We watched the new episode of The Vow last night, and it’s getting more and more chilling the deeper into the series we go; I’m glad it’s currently not binge-able, because watching one episode per week makes it more easily digestible. They are doing a most excellent job as well of showing how attractive NXIVM was; a lot of the things they talk about, when it comes to taking responsibility for yourself and changing your mentality and behavior to become more successful, sounds like practical advice you can apply to improve your life–but there’s certainly a dark side to the whole thing. Last night’s episode, which brought up the branding and master/slave “sorority” within the organization, was positively chilling.

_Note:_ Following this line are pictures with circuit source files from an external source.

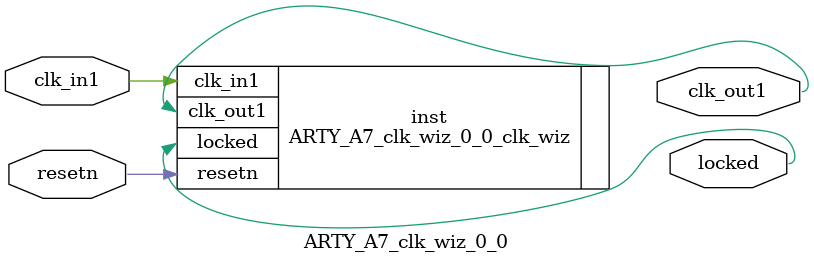
<source format=v>


`timescale 1ps/1ps

(* CORE_GENERATION_INFO = "ARTY_A7_clk_wiz_0_0,clk_wiz_v6_0_1_0_0,{component_name=ARTY_A7_clk_wiz_0_0,use_phase_alignment=true,use_min_o_jitter=false,use_max_i_jitter=false,use_dyn_phase_shift=false,use_inclk_switchover=false,use_dyn_reconfig=false,enable_axi=0,feedback_source=FDBK_AUTO,PRIMITIVE=MMCM,num_out_clk=1,clkin1_period=10.000,clkin2_period=10.000,use_power_down=false,use_reset=true,use_locked=true,use_inclk_stopped=false,feedback_type=SINGLE,CLOCK_MGR_TYPE=NA,manual_override=false}" *)

module ARTY_A7_clk_wiz_0_0 
 (
  // Clock out ports
  output        clk_out1,
  // Status and control signals
  input         resetn,
  output        locked,
 // Clock in ports
  input         clk_in1
 );

  ARTY_A7_clk_wiz_0_0_clk_wiz inst
  (
  // Clock out ports  
  .clk_out1(clk_out1),
  // Status and control signals               
  .resetn(resetn), 
  .locked(locked),
 // Clock in ports
  .clk_in1(clk_in1)
  );

endmodule

</source>
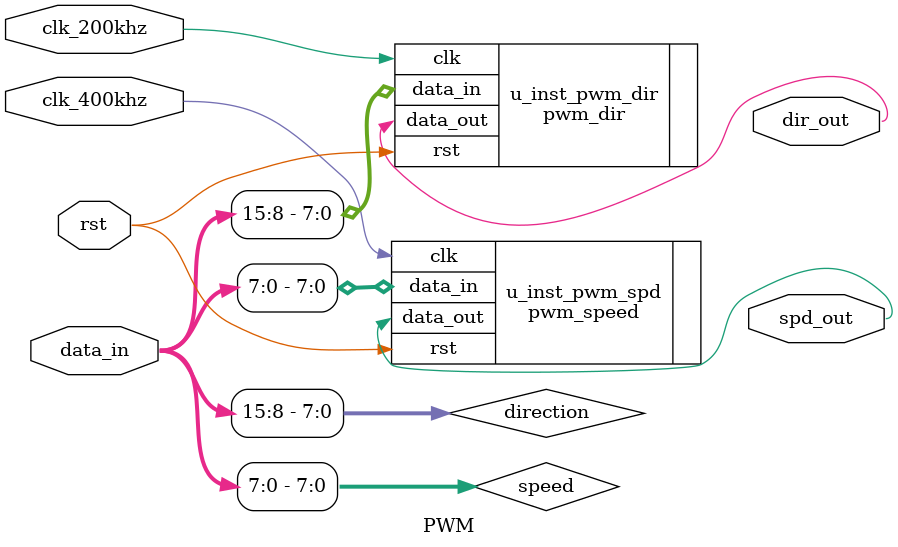
<source format=sv>
`timescale 1ns / 1ps


module PWM(
    input clk_400khz,
    input clk_200khz,
    input rst,
    input [15:0] data_in,
    output spd_out,
    output dir_out
    );

    logic [7:0] direction;
    logic [7:0] speed;
    
    assign direction = data_in[15:8];
    assign speed = data_in[7:0];

    pwm_speed u_inst_pwm_spd(
        .clk(clk_400khz),
        .rst(rst),
        .data_in(speed),
        .data_out(spd_out));

    pwm_dir u_inst_pwm_dir(
        .clk(clk_200khz),
        .rst(rst),
        .data_in(direction),
        .data_out(dir_out));

endmodule

</source>
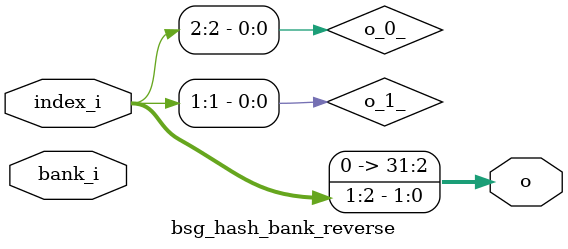
<source format=v>


module top
(
  index_i,
  bank_i,
  o
);

  input [1:2] index_i;
  input [0:0] bank_i;
  output [31:0] o;

  bsg_hash_bank_reverse
  wrapper
  (
    .index_i(index_i),
    .bank_i(bank_i),
    .o(o)
  );


endmodule



module bsg_hash_bank_reverse
(
  index_i,
  bank_i,
  o
);

  input [1:2] index_i;
  input [0:0] bank_i;
  output [31:0] o;
  wire [31:0] o;
  wire o_1_,o_0_;
  assign o[2] = 1'b0;
  assign o[3] = 1'b0;
  assign o[4] = 1'b0;
  assign o[5] = 1'b0;
  assign o[6] = 1'b0;
  assign o[7] = 1'b0;
  assign o[8] = 1'b0;
  assign o[9] = 1'b0;
  assign o[10] = 1'b0;
  assign o[11] = 1'b0;
  assign o[12] = 1'b0;
  assign o[13] = 1'b0;
  assign o[14] = 1'b0;
  assign o[15] = 1'b0;
  assign o[16] = 1'b0;
  assign o[17] = 1'b0;
  assign o[18] = 1'b0;
  assign o[19] = 1'b0;
  assign o[20] = 1'b0;
  assign o[21] = 1'b0;
  assign o[22] = 1'b0;
  assign o[23] = 1'b0;
  assign o[24] = 1'b0;
  assign o[25] = 1'b0;
  assign o[26] = 1'b0;
  assign o[27] = 1'b0;
  assign o[28] = 1'b0;
  assign o[29] = 1'b0;
  assign o[30] = 1'b0;
  assign o[31] = 1'b0;
  assign o_1_ = index_i[1];
  assign o[1] = o_1_;
  assign o_0_ = index_i[2];
  assign o[0] = o_0_;

endmodule


</source>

We also started watching the new Ridley Scott series for HBO MAX, Raised by Wolves, which is extraordinary. We watched all three episodes that were made available immediately, and it’s quite an accomplishment; it looks very expensive, with no expense spared on production design and special effects. The story itself is also interesting, if a bit hard to understand to begin with; it’s set in 2145, and Earth has been ravaged to the point of becoming unlivable because of a religious war, between Mithraic religion (worship of the sun) and atheists. Since Earth was becoming uninhabitable, both sides launched space ships to another Earth-like planet to save humanity; and it gets a lot more complicated from there. It’s a very high-concept show, and I am curious to see how it all plays out going forward. If you’re a science fiction fan, I’d recommend it; I don’t know if people who generally don’t watch sci-fi would like it as much–I could be wrong. I would have never guessed, for example, that Game of Thrones would have become the cultural phenomenon that it was.

And I still haven’t decided what short stories to focus on writing, although I am leaning towards “After the Party”, “The Flagellants”, “Waking the Saints”, “Please Die Soon,” and “He Didn’t Kill Her.”

And on that note, tis back into the spice mines with me.